M1 – DBS
Low beta stock for value buyers
Story: M1 being a pure mobile player, unlike its competitors, is not affected by (a) rising costs in the pay TV business as SingTel and StarHub fight over content rights (b) dwindling ARPU in the broadband business due to lower pricing plans and looming threat from National Broadband Network (NBN).
Point: We highlight three key points.
Mobile competition past its peak in 2Q08. After the introduction of mobile number portability (MNP) in Aug 08, competition in the post-paid mobile business has eased. An evidence is in SingTel’s introduction of iPhone at a significantly higher handset price of S$698 on the cheapest monthly plan. While competition in the pre-paid mobile segment remains intense, note that M1 has chosen margins over market share.

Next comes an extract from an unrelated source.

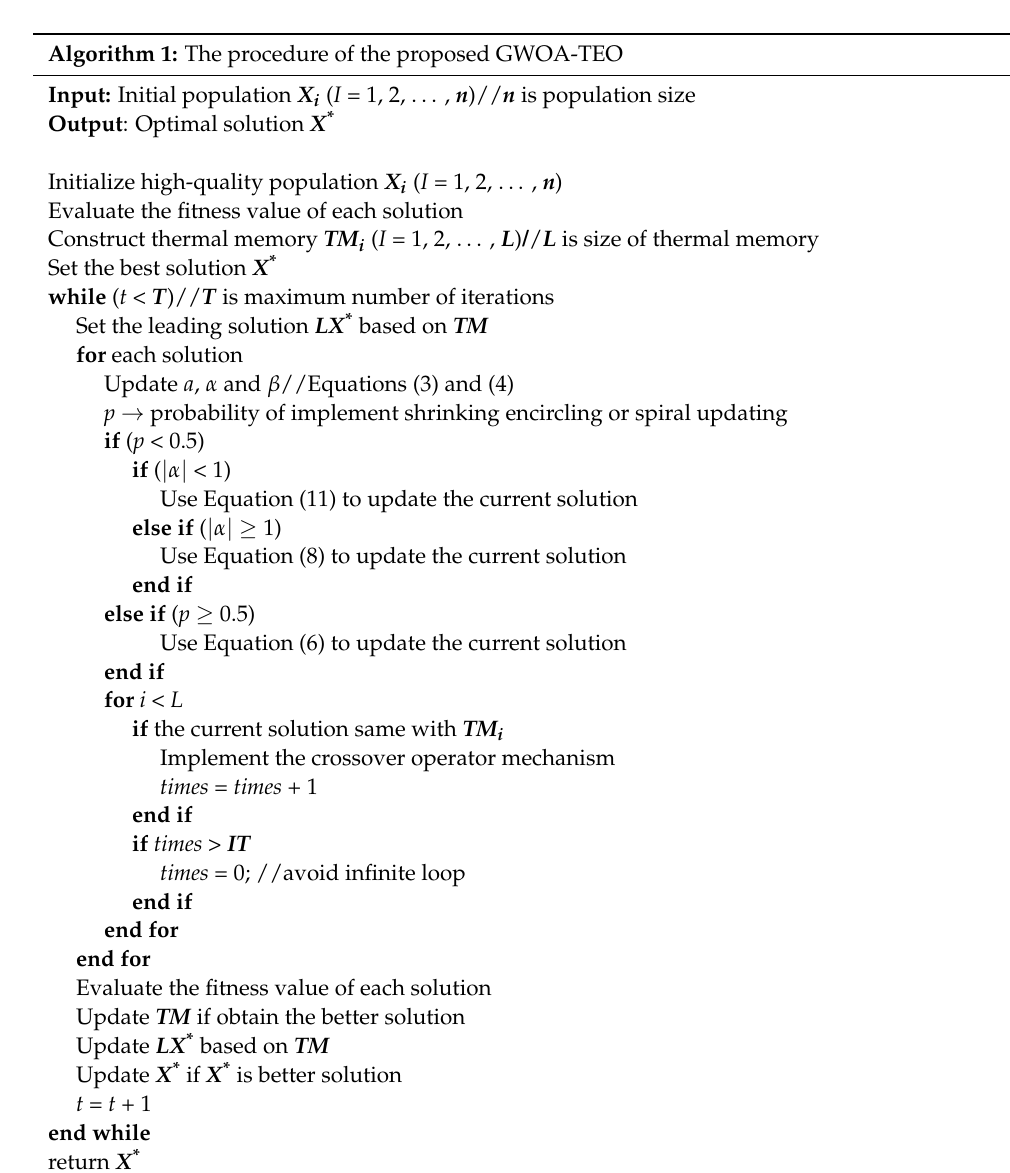
Algorithm 1: The procedure of the proposed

1. Likely to meet FY08 street estimates. With 1H08 EBITDA up 2.5% y-o-y despite MNP introduction, we think M1 should comfortably meet street estimates of flat EBITDA for FY08. Going forward, FY09 and FY10 stand to benefit from cost savings from building its own backhaul network.
2. Limited downside in the worst case. M1’s historical PER range (9x-13x) in the last five years suggests trough price of S$1.62 pegged at 9x FY08 EPS. With about 14 cents annual dividends, this implies limited downside even in the worstcase scenario.

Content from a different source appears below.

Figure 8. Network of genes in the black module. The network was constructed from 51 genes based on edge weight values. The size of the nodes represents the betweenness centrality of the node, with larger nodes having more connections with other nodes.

Relevance: The stock is trading below 10x FY08 PER compared to 15x FY08 PER for StarHub and 14x FY09 (Mar year end) for SingTel. Based on M1’s historical PER of (9x- 13x), our TP of S$2.20 is pegged at 12x average FY08-FY09 EPS. We see 22% share upside complemented by 8% dividend yield. Share price catalysts are (i) More news flow on NBN as M1 is the only beneficiary, (ii) Additional potential 10% yield from capital management assuming target of1.5x
net debt to EBITDA depends on the decision to participate in OpCo bidding. Upgrade to BUY. M1 remains our top pick in the sector.